_EXERCISE DETAILS_
The count of lines below that include the string "manually" is the whole answer; write it alone.

**** DATA EXCERPTS ****

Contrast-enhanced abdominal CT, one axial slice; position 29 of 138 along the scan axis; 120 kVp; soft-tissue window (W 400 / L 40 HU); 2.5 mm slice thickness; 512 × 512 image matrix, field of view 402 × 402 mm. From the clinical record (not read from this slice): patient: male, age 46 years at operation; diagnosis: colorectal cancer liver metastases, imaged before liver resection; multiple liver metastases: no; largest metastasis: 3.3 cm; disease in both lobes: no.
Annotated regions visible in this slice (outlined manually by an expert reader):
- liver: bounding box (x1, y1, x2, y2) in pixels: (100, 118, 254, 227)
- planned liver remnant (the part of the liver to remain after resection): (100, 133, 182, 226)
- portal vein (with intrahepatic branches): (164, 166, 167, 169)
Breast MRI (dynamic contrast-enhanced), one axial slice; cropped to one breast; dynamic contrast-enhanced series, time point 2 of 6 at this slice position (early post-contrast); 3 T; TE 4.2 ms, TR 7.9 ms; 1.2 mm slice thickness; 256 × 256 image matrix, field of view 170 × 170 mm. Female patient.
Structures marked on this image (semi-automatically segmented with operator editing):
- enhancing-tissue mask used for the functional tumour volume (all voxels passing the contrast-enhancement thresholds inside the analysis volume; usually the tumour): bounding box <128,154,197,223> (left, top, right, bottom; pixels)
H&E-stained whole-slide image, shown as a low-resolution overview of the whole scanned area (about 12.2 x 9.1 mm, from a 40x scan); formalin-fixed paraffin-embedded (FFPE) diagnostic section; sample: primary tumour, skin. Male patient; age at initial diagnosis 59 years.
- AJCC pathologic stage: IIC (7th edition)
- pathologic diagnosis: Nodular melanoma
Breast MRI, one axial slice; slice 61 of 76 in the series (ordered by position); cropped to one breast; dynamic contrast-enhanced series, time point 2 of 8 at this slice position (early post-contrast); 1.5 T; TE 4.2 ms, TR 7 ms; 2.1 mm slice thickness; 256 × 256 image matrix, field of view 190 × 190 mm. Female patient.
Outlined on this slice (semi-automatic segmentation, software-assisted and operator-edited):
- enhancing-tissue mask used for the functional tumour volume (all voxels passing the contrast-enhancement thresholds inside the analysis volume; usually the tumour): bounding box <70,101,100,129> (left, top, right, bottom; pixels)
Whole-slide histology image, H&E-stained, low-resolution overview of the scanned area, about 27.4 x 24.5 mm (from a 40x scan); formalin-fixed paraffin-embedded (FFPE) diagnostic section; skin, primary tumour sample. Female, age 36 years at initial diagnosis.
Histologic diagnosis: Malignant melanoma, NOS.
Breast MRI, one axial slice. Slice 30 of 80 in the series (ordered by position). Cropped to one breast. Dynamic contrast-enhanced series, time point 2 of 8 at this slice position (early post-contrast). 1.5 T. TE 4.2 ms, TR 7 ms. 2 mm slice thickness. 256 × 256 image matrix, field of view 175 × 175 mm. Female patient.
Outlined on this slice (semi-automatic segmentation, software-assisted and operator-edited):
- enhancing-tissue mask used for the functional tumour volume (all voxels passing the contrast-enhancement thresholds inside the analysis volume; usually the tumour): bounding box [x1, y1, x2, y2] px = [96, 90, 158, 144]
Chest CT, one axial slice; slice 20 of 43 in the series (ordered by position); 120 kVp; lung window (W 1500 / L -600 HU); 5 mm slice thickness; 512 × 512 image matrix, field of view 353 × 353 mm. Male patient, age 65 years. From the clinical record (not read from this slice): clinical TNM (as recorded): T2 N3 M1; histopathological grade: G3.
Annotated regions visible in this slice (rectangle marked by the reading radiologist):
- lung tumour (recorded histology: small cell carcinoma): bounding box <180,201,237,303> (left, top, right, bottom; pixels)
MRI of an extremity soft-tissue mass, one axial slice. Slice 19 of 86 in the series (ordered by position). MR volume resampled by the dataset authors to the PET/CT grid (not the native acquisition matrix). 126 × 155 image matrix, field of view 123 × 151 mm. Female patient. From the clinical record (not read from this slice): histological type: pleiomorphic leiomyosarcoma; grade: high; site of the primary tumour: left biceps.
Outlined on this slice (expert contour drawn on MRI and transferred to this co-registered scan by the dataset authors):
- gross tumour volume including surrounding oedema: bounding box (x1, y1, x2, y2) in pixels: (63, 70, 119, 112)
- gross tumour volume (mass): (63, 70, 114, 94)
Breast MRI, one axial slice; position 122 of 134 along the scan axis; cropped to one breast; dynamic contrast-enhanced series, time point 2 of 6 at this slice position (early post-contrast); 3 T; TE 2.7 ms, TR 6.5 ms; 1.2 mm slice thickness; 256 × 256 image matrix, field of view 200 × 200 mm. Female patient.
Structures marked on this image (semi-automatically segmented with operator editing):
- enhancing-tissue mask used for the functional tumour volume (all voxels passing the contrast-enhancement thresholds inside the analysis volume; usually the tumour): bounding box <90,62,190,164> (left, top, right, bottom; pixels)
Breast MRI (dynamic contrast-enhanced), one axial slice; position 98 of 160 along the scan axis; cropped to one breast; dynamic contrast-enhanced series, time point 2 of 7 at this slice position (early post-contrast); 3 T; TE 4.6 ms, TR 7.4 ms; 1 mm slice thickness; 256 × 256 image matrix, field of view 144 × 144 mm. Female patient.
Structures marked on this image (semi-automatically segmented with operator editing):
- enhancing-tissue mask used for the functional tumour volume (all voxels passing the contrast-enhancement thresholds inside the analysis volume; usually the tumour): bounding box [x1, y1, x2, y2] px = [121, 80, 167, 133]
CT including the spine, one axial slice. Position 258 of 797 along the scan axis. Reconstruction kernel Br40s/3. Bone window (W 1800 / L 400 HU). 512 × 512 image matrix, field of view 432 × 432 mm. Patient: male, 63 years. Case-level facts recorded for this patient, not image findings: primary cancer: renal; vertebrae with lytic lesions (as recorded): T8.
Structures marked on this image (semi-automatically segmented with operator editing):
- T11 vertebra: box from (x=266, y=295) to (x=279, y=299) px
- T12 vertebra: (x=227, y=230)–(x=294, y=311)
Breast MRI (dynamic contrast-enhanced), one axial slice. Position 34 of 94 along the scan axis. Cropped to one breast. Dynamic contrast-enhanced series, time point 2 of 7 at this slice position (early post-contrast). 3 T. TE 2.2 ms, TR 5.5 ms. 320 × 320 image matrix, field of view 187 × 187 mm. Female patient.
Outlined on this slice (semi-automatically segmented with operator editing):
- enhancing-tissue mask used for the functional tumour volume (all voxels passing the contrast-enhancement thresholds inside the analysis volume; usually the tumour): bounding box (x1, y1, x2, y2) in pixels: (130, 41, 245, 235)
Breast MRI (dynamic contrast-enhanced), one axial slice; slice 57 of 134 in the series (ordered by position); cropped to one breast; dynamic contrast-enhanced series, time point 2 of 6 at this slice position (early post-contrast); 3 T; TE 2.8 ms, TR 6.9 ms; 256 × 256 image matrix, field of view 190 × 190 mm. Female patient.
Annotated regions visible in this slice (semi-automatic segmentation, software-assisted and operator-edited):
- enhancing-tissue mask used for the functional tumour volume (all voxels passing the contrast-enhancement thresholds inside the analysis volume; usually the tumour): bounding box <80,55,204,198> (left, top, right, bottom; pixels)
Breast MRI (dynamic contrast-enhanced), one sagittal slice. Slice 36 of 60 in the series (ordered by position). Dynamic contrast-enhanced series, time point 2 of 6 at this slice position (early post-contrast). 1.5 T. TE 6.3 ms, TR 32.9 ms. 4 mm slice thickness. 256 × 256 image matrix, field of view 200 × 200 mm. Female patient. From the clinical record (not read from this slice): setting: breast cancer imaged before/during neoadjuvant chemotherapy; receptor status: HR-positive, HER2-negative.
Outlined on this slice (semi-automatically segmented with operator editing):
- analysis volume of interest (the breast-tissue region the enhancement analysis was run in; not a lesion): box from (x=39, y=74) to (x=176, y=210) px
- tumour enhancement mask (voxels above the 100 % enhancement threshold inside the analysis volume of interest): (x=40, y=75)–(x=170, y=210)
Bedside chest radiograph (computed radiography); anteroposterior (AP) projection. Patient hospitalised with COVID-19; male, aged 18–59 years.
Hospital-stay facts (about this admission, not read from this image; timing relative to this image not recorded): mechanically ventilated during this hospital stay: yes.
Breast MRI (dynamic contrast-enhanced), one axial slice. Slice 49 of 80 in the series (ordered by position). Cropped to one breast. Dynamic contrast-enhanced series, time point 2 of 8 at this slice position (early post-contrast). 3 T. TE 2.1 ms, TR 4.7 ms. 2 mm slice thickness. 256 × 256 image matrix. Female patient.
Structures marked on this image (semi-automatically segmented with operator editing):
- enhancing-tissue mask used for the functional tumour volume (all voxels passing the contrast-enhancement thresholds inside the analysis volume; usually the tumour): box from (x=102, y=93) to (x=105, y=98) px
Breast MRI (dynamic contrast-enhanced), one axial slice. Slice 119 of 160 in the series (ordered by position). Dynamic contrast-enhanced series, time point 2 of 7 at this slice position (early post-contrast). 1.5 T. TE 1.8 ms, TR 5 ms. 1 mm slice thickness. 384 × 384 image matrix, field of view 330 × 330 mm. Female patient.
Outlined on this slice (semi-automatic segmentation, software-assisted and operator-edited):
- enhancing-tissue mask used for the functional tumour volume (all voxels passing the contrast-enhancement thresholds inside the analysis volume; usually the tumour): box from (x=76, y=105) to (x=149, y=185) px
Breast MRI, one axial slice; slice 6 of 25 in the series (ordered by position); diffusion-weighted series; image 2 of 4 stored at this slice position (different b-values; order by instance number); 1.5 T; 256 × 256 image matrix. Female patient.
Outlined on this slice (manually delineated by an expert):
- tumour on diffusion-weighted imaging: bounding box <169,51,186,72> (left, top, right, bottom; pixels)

****

_SOLUTION FOR THIS EXERCISE_
2